We have gotten so used to the Peeps screwing up that when they pull of an astonishing coup and capture the system from the Manties, we just see how Honor is going to stumble into their trap. But the bizarre arrangement that Weber uses to get Dame Harrington into a position in which she has no business being is a bit ridiculous: a birthday party for McKeon, smack in the middle of the translation that she had pronounced too risky herself. Before they can say incompetence or dereliction of duty, the Peeps set upon them and although she manages to maneuver in a way that saves the merchant vessels, she is forced to surrender!
This is where the book really picks up. After 250 pages of merciless info-dumping that might be interesting to some Star Trek Technical Manual writer wannabe, we finally get to what Weber does best: adventure. Now, I have to admit that some of the political background is crucial, especially the internal developments on Haven because they are likely to have great repercussions for the war. The sinister Committee of Public Safety partially comes to its senses and invites Navy Admiral Esther McQueen to become the interim Minister of War, bringing some professionalism to the fighting. The boss of the propaganda section, the powerful Cordelia Ransom, is none too happy, and her boundless energy and faith in her own judgment makes her a dangerous fanatic. When Honor and her crew fall into Peep hands she is the one to override the honorable officers in her own military who seek to treat Honor with the appropriate courtesy and dignity. Instead, Cordelia dusts off the fake conviction from On Basilisk Station and has Honor declared a common civilian criminal who cannot come under the protection of the Deneb Accords that govern the treatment of POWs.

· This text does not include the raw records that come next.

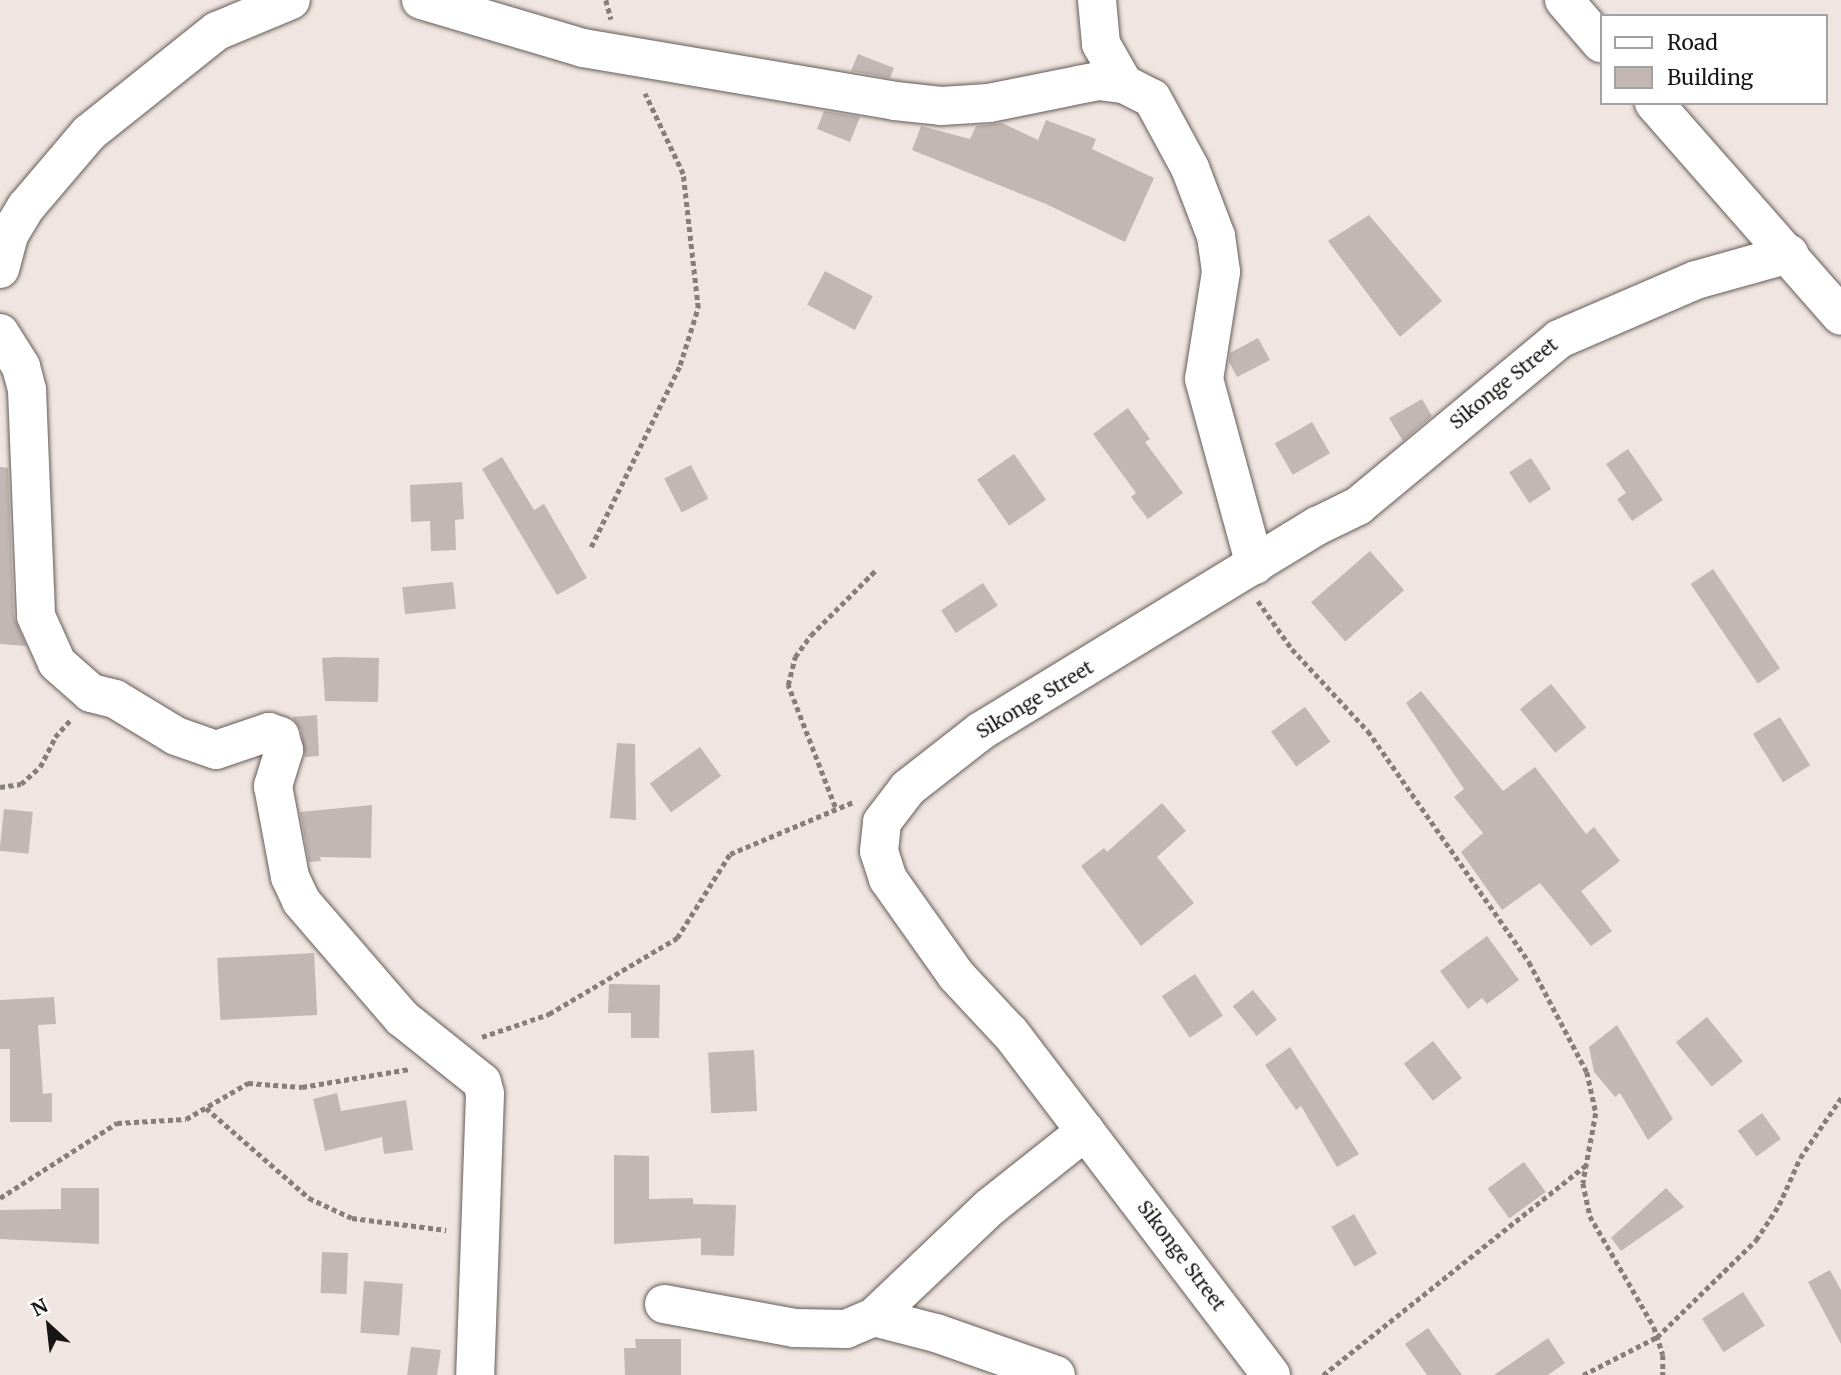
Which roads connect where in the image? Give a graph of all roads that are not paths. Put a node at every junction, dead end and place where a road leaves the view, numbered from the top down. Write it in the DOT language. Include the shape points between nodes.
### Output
graph roads {
  1 [pos="291,0"];
  2 [pos="421,0"];
  3 [pos="1097,0"];
  4 [pos="1564,0"];
  5 [pos="223,15"];
  6 [pos="1600,42"];
  7 [pos="1124,84"];
  8 [pos="1656,105"];
  9 [pos="1789,254"];
  10 [pos="1,264"];
  11 [pos="1841,316"];
  12 [pos="0,333"];
  13 [pos="1249,569"];
  14 [pos="1086,1131"];
  15 [pos="664,1304"];
  16 [pos="874,1317"];
  17 [pos="475,1375"];
  18 [pos="1056,1375"];
  19 [pos="1271,1375"];
  1 -- 5 [label="street"];
  2 -- 7 [label="street" via="583,48 696,71 941,106 989,103 1098,81"];
  3 -- 7 [label="street" via="1101,44"];
  4 -- 6 [label="street"];
  5 -- 10 [label="street" via="89,133 26,207 9,234"];
  7 -- 13 [label="street" via="1152,98 1168,121 1216,236 1221,272 1204,379"];
  8 -- 9 [label="street"];
  9 -- 11 [label="street"];
  9 -- 13 [label="street, Sikonge Street" via="1696,280 1559,339 1358,506"];
  12 -- 17 [label="street" via="21,367 27,390 36,616 57,663 91,693 115,699 176,736 216,750 269,732 279,736 284,750 273,786 290,877 301,901 371,986 402,1018 475,1073 485,1094"];
  13 -- 14 [label="street, Sikonge Street" via="981,731 908,788 882,822 879,852 888,879 956,975 1010,1033"];
  14 -- 16 [label="street" via="990,1206"];
  14 -- 19 [label="street, Sikonge Street"];
  15 -- 16 [label="street" via="794,1328 846,1329"];
  16 -- 18 [label="street" via="936,1333"];
}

This is where the story sags a bit in the believability department. It's just that all those Peep commanders are too damn honorable, too enchanted with Honor, and in fact if I were an StateSec man, I'd probably be on their case too. It is also a bit naive to think that people who are so afraid of the political commissars attached to spy on them will actually have the guts to sabotage the Committee's wishes. Either they are weasels, in which case honor does not enter the calculations, or they are brave men and women ready to stand firm for their principles even if that means facing the firing squad or vacationing in the Havenite equivalent of Siberia.

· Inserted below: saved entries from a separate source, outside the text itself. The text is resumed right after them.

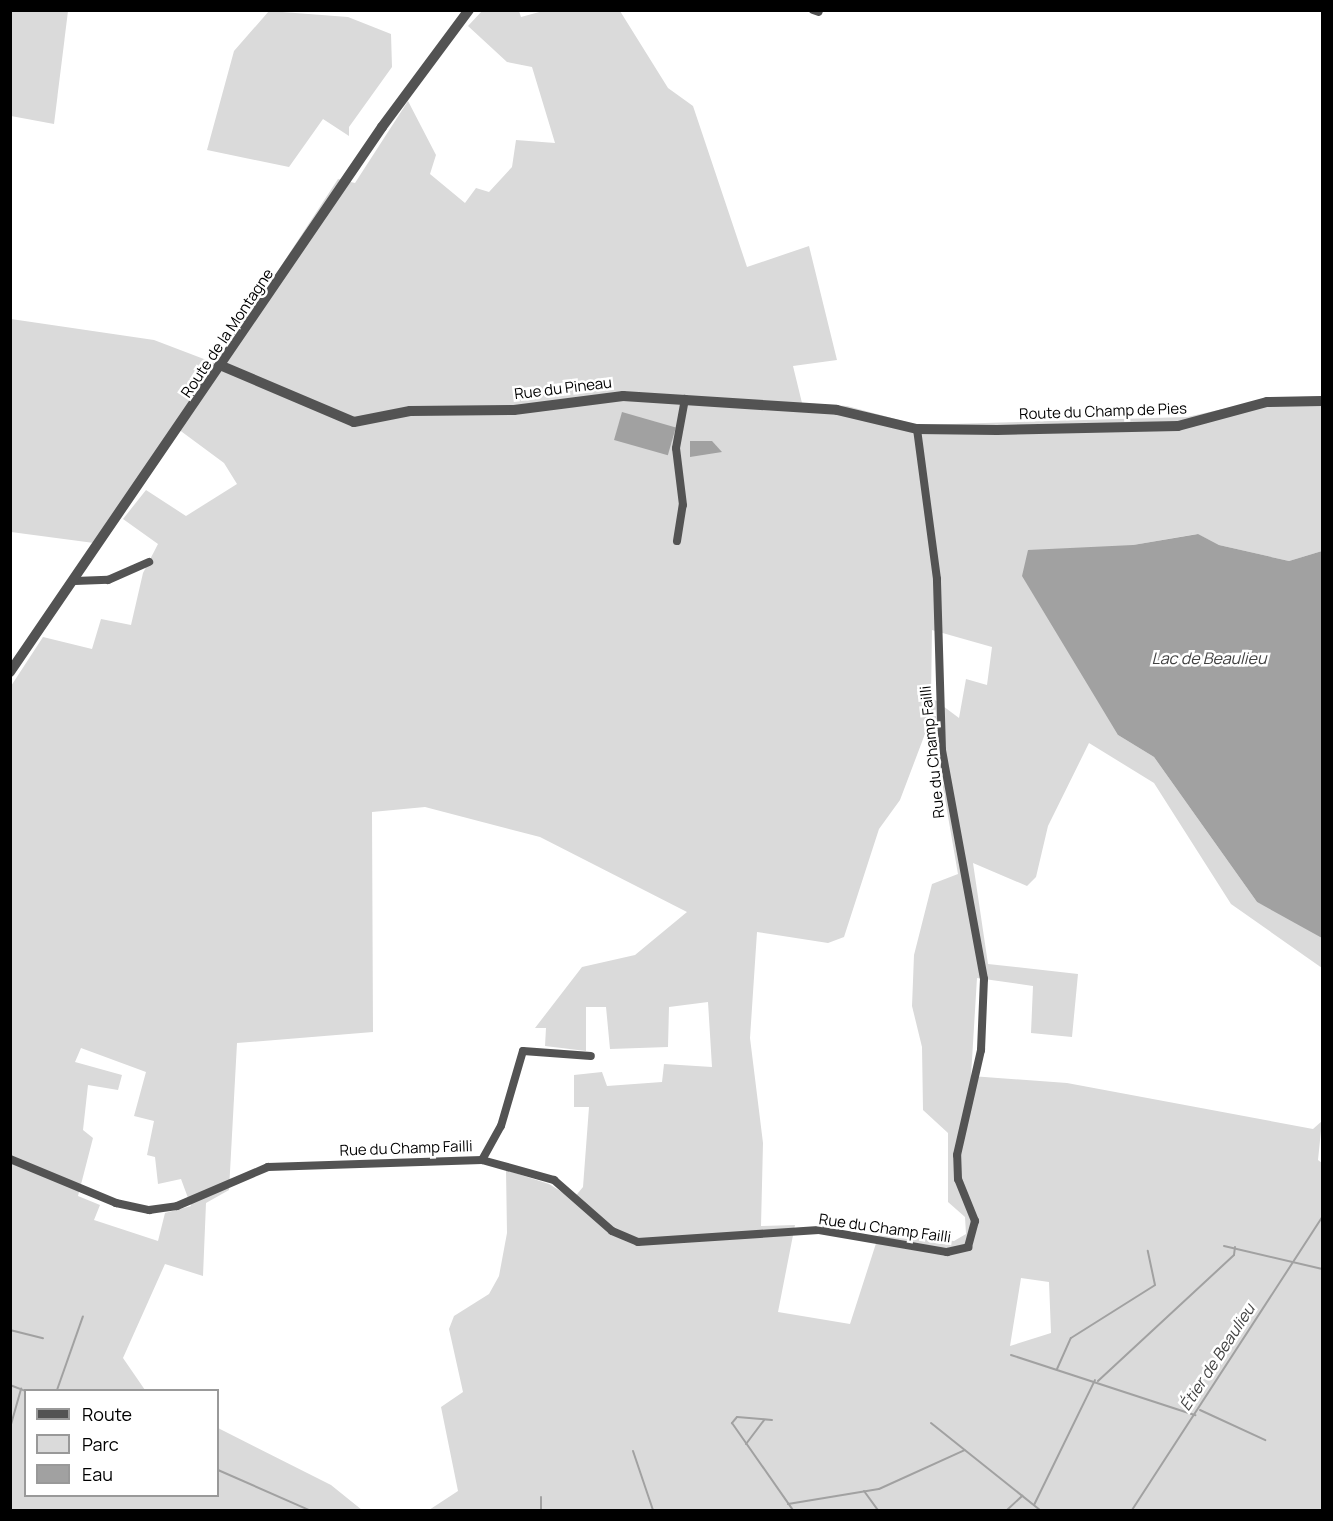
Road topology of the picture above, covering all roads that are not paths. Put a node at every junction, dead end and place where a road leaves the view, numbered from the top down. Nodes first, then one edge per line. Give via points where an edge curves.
1 (469, 10) edge
2 (222, 366) junction
3 (685, 399) junction
4 (1323, 401) edge
5 (917, 429) junction
6 (677, 541) dead end
7 (149, 562) dead end
8 (75, 581) junction
9 (10, 672) edge
10 (591, 1056) dead end
11 (10, 1159) edge
12 (482, 1160) junction

1 - 2 street, Route de la Montagne via 382,127
2 - 3 street, Rue du Pineau via 354,422 410,411 514,410 623,396
2 - 8 street, Route de la Montagne
3 - 5 street, Rue du Pineau via 837,410
3 - 6 street via 676,448 683,506
4 - 5 street, Route du Champ de Pies via 1267,402 1178,426
5 - 12 street, Rue du Champ Failli via 937,579 942,750 984,979 981,1050 957,1155 958,1179 975,1221 968,1247 947,1252 819,1230 638,1242 612,1232 554,1180
7 - 8 street via 108,580
8 - 9 street, Route de la Montagne
10 - 12 street via 523,1052 501,1126
11 - 12 street, Rue du Champ Failli via 116,1203 149,1210 177,1206 268,1167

The other problem that I have mentioned before is Weber's tendency to spend too much time tracking minute facial expressions, fleeting thoughts, and deep analyses in the middle of dialogues. Where we should get a brisk exchange of lines in rapid-fire succession, we get one sentence, then pages upon pages of overwhelming detail and rumination, and then, finally, a response that comes so late that I have to flip back to read the original sentence. It's just way too disconcerting, and it's also the main reason why this novel is twice as long as the earlier ones despite a similar load on the adventure front. I am dreading the next one and I fully expect Weber to hit 1,000 pages per book before the series is over.
Having said all that, I must admit that the last third of the book is absolutely explosive... in more ways than one. I could not put it down and had to read in the wee hours of the morning just to see how it would end. It's a nice change that Honor actually takes a back seat to the action and members of her crew get their chance to shine. Some familiar friendlies will sacrifice their lives to help Honor escape the death sentence Ransom had arranged for her, and the sheer nerve with which it is all perpetrated is breath-taking. This is what Weber should be writing, not some godawful romantic never-gonna-happen nonsense. The book ends with the ultimate cliff-hanger, and the next one is clearly going to be a direct sequel. I am on my way to the bookstore as I finish typing.